The other form of textual disambiguation is the form of textual disambiguation where whole bodies of text are disambiguated (as opposed to a word at a time or a phrase at a time passing through disambiguation.)
Textual ETL is the process by which textual disambiguation of entire documents (and bodies of documents) is accomplished.
An early form of textual disambiguation was NLP – natural language processing. While there are some practical uses of NLP, the problem with NLP is that much of the context that is needed for disambiguation is not textual at all. The environmental surroundings, the weather, the people that are conversing, the time of day, the temperature, the date, a business occasion and many more factors greatly complicate NLP processing because these external factors are not textual at all. But these external factors greatly influence the context and interpretation of the raw text.
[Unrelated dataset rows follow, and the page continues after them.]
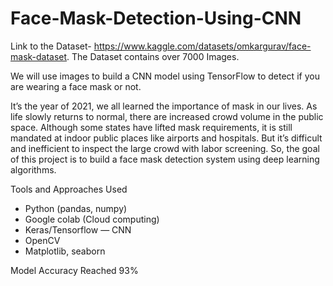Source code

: # Face-Mask-Detection-Using-CNN

Link to the Dataset- https://www.kaggle.com/datasets/omkargurav/face-mask-dataset.
The Dataset contains over 7000 Images.

We will use images to build a CNN model using TensorFlow to detect if you are wearing a face mask or not.

It’s the year of 2021, we all learned the importance of mask in our lives. As life slowly returns to normal, there are increased crowd volume in the public space. Although some states have lifted mask requirements, it is still mandated at indoor public places like airports and hospitals. But it’s difficult and inefficient to inspect the large crowd with labor screening. So, the goal of this project is to build a face mask detection system using deep learning algorithms.

Tools and Approaches Used
- Python (pandas, numpy)
- Google colab (Cloud computing)
- Keras/Tensorflow — CNN
- OpenCV
- Matplotlib, seaborn

Model Accuracy Reached 93%

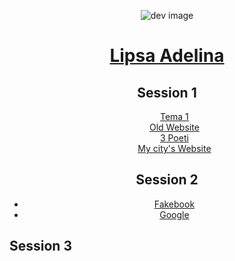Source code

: <body>
<p align= "center">
    <img src="https://image.flaticon.com/icons/png/128/84/84471.png" height:"30" weight:"30" alt= "dev image">
    <a href="https://github.com/ScarletStarlet15"><h1 align="center">Lipsa Adelina</h1></a>
</p> 
<p align="center">
    <h2 align="center">Session 1 </h2>
    <ul align="center" style="list-style-type:none">
    <li><a href="s1/t01.html" target="_blank">Tema 1 </a></li>
    <li><a href="s1/old-website.html" target="_blank"> Old Website </a></li>
    <li><a href="s1/trei-poeti-home-page.html" target="_blank"> 3 Poeti</a></li>
    <li><a href="s1/galati.html" target="_blank"> My city's Website</a></li>
    </ul>
    <h2 align="center">Session 2 </h2>
    <ul align="center">
        <li><a href="s2/t8.html" target ="_blank">Fakebook</a></li>
        <li><a href="s2/t9.html" target ="_blank">Google</a></li>
    </ul>
    <h2 align"=center">Session 3 </h2>
    <ul>
</p>       
</body>
</html>
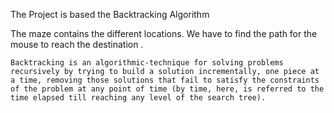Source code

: The Project is based the Backtracking Algorithm

  The maze contains the different locations. We have to find the path for the mouse to reach the destination .

  
    Backtracking is an algorithmic-technique for solving problems recursively by trying to build a solution incrementally, one piece at a time, removing those solutions that fail to satisfy the constraints of the problem at any point of time (by time, here, is referred to the time elapsed till reaching any level of the search tree).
When textual ETL is used for textual disambiguation, a large amount of algorithms and a large amount of input are used for textual disambiguation. Typical of the input to textual ETL are taxonomies and ontologies, context vocabularies and context acronym dictionaries. Typical of the algorithms used in textual ETL are stemming algorithms, homographic resolutions, association block processing, alternate spelling, and word delimited indexing, among others.
One of the features of textual ETL is the ability to operate in multiple languages, in shorthand, in slang, instant messaging as well as proper text. Textual ETL is also used for disambiguating log tapes and other forms of logged messages. In addition textual ETL can handle improperly formed text, such as the text that comes out of OCR processing.
The output of textual ETL and textual disambiguation is the creation of a standard data base (often a relational data base) that can be accessed and analyzed by standard analytical software. In that sense textual disambiguation opens up the door to analytical processing of text.
Typical forms of input to textual ETL include standard Microsoft extensions (doc, docx, txt, xls, etc.), html, data base, email, tweets, log tapes, Big Data, etc.
Through textual ETL and textual disambiguation, the organization can start to store and analyze major blocks of raw text that could not previously be analyzed in an automated manner.